Его собеседники взглянули в указанном направлении и увидели совсем еще юную девушку небольшого роста. Она была прекрасна. Вряд ли можно представить себе более совершенную фигуру - и Эдмону и Альфонсо казалось, что они видят бронзовую статуэтку идеальной красоты. Это впечатление усиливала и полная неподвижность юной индианки. Скрестив на груди руки и опустив голову, она, видимо, целиком отдалась своей молитве. Ей никак нельзя было дать больше пятнадцати-шестнадцати лет.
- Ну, что скажете? - прошептал дон Луис. - Эта красавица - с моей гасиенды, совершенно удивительное, странное создание. Ее считают колдуньей. Может быть, мы еще увидим одно из ее чудес. Сейчас начнется индейское крещение. Нам нужно сохранять при этом полное спокойствие.
Посередине пещеры, как было сказано, находился алтарь довольно больших размеров. Его украшали диковинные символы давно исчезнувшей цивилизации ацтеков с искусными изображениями животных - орлов, змей, скорпионов, собак и летучих мышей. На алтаре возвышались также несколько древних идолов. Жрецы в длинных облачениях приближались и удалялись, совершая какие-то загадочные манипуляции, лишь бы увлечь верующих и придать многозначительность своим действиям. Они благословляли тарелки и ножи, вопрошали идолов. Индейцы вставали на колени и молились.
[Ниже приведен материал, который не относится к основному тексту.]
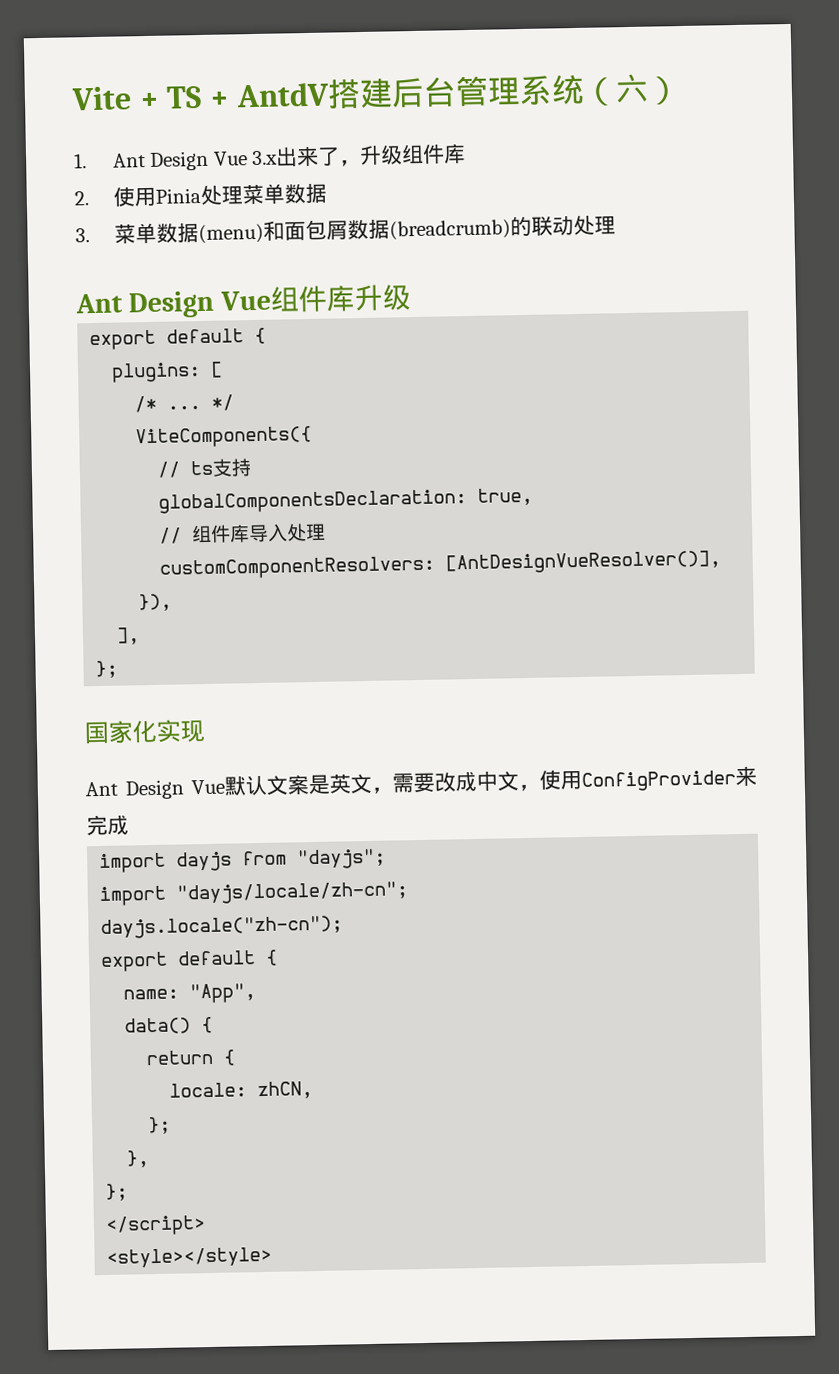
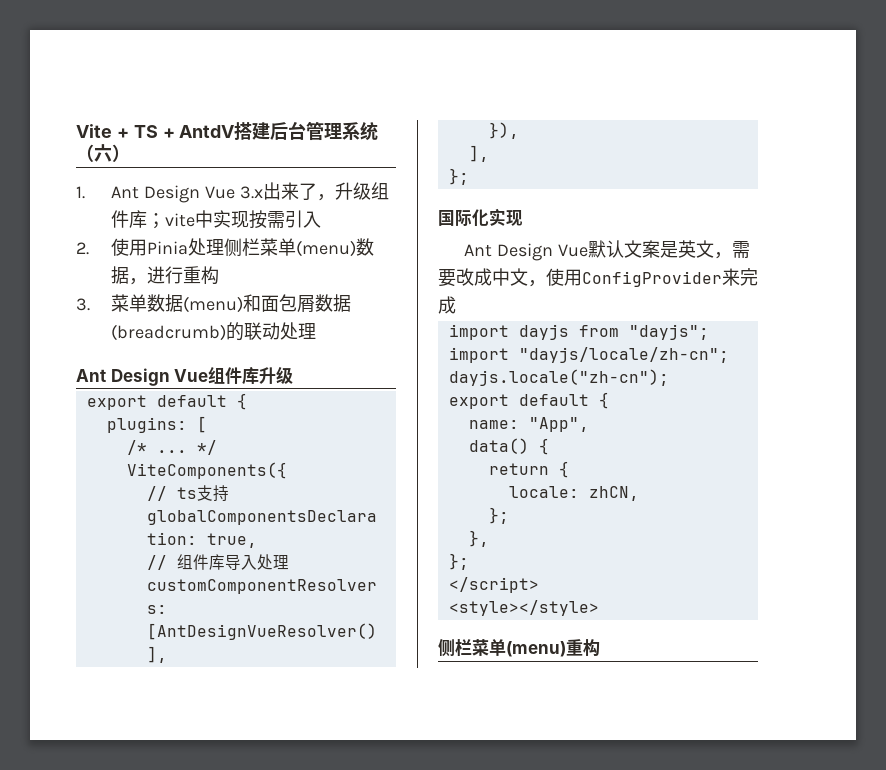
(467, 153) none -> [147,210,322,229] ；vite中实现按需引入
[241,183,327,205] 菜单数据 -> [224,238,375,257] [111,266,220,285] 侧栏菜单(menu)数据，进行重构
[108,720,134,744] 家 -> [455,209,472,226] 际
(273, 1257) none -> [438,639,600,657] // 侧栏菜单(menu)重构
Наконец все они собрались в пещере, и ее наполнил дурманящий запах какого-то благовония. Затем участники празднества принялись громко петь, вернее, кричать, и четверо новорожденных младенцев были принесены матерями к алтарю и возложены на него. Матери бросились перед алтарем на колени и стали горячо молиться.
Не оставалось ни малейших сомнений в том, что здесь еще бытовал обряд, с помощью которого аборигены Мексики вводили новорожденных в человеческое сообщество, то есть обряд, который мы называем крещением. Эта церемония также не обошлась без купели с водой, куда погружали младенцев. Затем рядом с мальчиками положили щит и меч или мотыгу, рядом с девочками - домашнюю утварь как символ их будущего предназначения. Все эти ритуалы сопровождались бурной жестикуляцией и пространными словоизлияниями и занимали немало времени. Но кульминация церемонии состояла в том, что у каждого ребенка брали немного крови из уха или языка. Считалось, что эта процедура нейтрализует эффект христианского крещения - ведь формально все индейцы поголовно уже несколько веков считались христианами. Одновременно детей посвящали особому богу-хранителю - нагуалю, с которым им предстояло быть тесно связанными на протяжении всей жизни.
Обычно такой нагуаль представлял собой какое-нибудь животное. Если, например, мальчику давали в нагуали волка, он оставался теснейшим образом связанным с этим животным, а со временем, когда усваивал определенные заклинания, мог в любой момент даже превратиться в волка. Если волк получал рану или погибал, индеец тоже заболевал или умирал.